• WORK INSTRUCTIONS: The result should be an exact copy of the entries that follow, with no pictures included.
ENTRIES SUPPLIED START
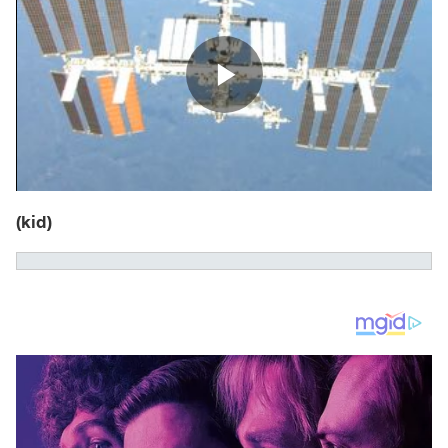
(kid)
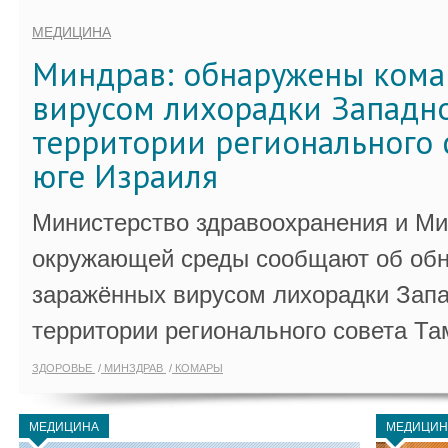
МЕДИЦИНА
Миндрав: обнаружены кома
вирусом лихорадки Западно
территории регионального 
юге Израиля
Министерство здравоохранения и Ми
окружающей среды сообщают об обн
заражённых вирусом лихорадки Запа
территории регионального совета Та
ЗДОРОВЬЕ
МИНЗДРАВ
КОМАРЫ
МЕДИЦИНА
МЕДИЦИН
ENTRIES SUPPLIED END
• RESULT OF THIS EXERCISE:
(kid)
МЕДИЦИНА
Миндрав: обнаружены кома
вирусом лихорадки Западно
территории регионального 
юге Израиля
Министерство здравоохранения и Ми
окружающей среды сообщают об обн
заражённых вирусом лихорадки Запа
территории регионального совета Та
ЗДОРОВЬЕ
МИНЗДРАВ
КОМАРЫ
МЕДИЦИНА
МЕДИЦИН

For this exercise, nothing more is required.